▸ **Текст для изучения**:
┄┄┄┄┄┄

Ничто не разделяло Суд от сидящих в зале. Не было также ничего, что походило на скамью подсудимых, барьер, отделявший подсудимых, напоминал скорее обрамление ложи. Сами обвиняемые представляли собой холеных, хорошо одетых мужчин с медленными непринуждёнными манерами. Они пили чай, из карманов пиджаков у них торчали газеты, и они с интересом посматривали на публику. По общему виду это походило скорее на дискуссию, чем на судебный процесс, дискуссию, которую ведут в тоне беседы образованные люди, старающиеся выяснить правду и установить, что именно произошло и почему это произошло. Создавалось впечатление, будто обвиняемые, прокурор и судьи увлечены одинаковым и чуть было не сказал спортивным интересом выяснить с максимальной точностью всё происходящее. Если бы этот суд поручили инсценировать режиссёру, то ему, вероятно, понадобилось бы немало лет и немалое количество репетиций, чтобы добиться от обвиняемых такой сыгранности: так добросовестно и старательно не пропускали они ни малейшей неточности друг у друга, и их взволнованность проявлялась с такой сдержанностью.
Короче, «гипнотизёры, отравители и судебные чиновники-палачи», подготовившие обвиняемых, помимо всех своих ошеломляющих качеств, должны были быть выдающимися режиссёрами и психологами.
Деловитость.Невероятной и жуткой казалась деловитость, обнажённость, с которой эти люди непосредственно перед своей почти верной смертью рассказывали о своих действиях и давали объяснения своим преступлениям. Очень жаль, что в Советском Союзе воспрещается производить в залах суда киносъёмку и записи на грампластинки. Если бы мировому общественному мнению представить не только то, что говорили обвиняемые, но и как они это говорили, их интонации, их лица, то, я думаю, неверящих стало бы гораздо меньше.
Поведение.Признавались они все, но каждый на свой собственный манер: один с циничной интонацией, другой бодро и ретиво, как солдат, третий внутренне сопротивляясь, прибегая к увёрткам, четвёртый — как раскаивающийся ученик, пятый поучая. Но тон, выражение лиц, жесты у всех были правдивы.
Пятаков.Я никогда не забуду, как Георгий Пятаков, господин среднего роста, средних лет, с небольшой лысиной и трясущейся в такт речи рыжеватой острой бородой, стоял перед микрофоном и как он говорил — будто читал лекцию. Спокойно и старательно он повествовал о том, как он вредил в вверенной ему промышленности. Он объяснял, указывал вытянутым пальцем, напоминая преподавателя высшей школы, историка, выступающего с докладом о жизни и деяниях давно умершего человека по имени Пятаков и стремящегося разъяснить все обстоятельства до мельчайших подробностей, охваченный одним желанием, чтобы слушатели и студенты всё правильно поняли и усвоили.

┄┄┄┄┄┄

▸ **Фрагмент набора данных**:

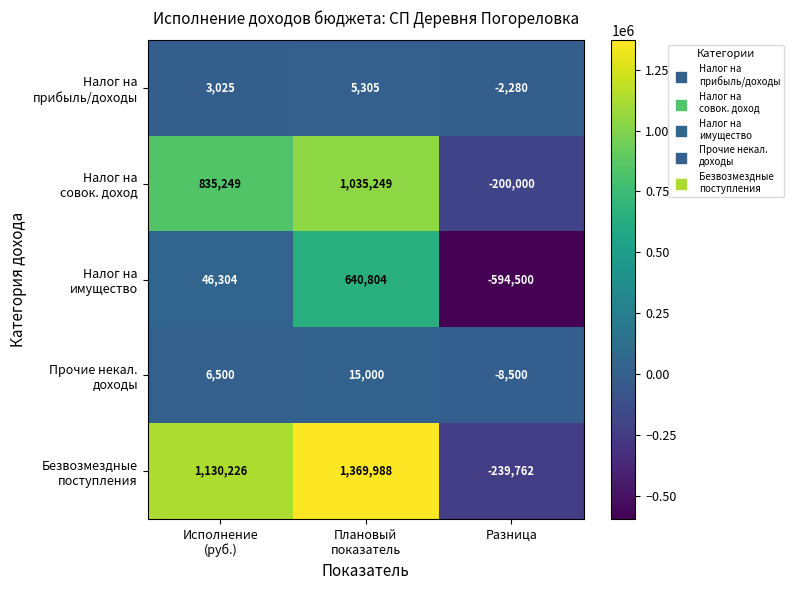

Which label corresponds to the smallest value in the chart?

Разница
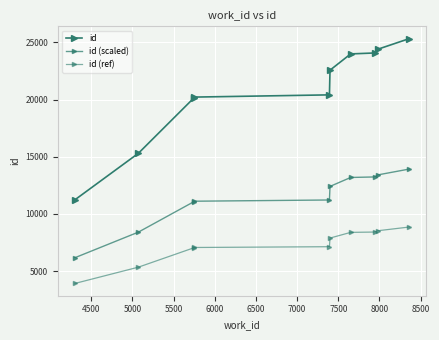

How many lines are shown in the chart?

3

┄┄┄┄┄┄

▸ **Задание**:
Как будет выглядеть фрагмент текста о судебном процессе, начиная со слов «Пятаков.Я никогда не» и вплоть до слов «поняли и усвоили.», если заменить в нем «рыжеватой» на «седоватой»?

▸ **Результат упражнения**:
Пятаков.Я никогда не забуду, как Георгий Пятаков, господин среднего роста, средних лет, с небольшой лысиной и трясущейся в такт речи седоватой острой бородой, стоял перед микрофоном и как он говорил — будто читал лекцию. Спокойно и старательно он повествовал о том, как он вредил в вверенной ему промышленности. Он объяснял, указывал вытянутым пальцем, напоминая преподавателя высшей школы, историка, выступающего с докладом о жизни и деяниях давно умершего человека по имени Пятаков и стремящегося разъяснить все обстоятельства до мельчайших подробностей, охваченный одним желанием, чтобы слушатели и студенты всё правильно поняли и усвоили.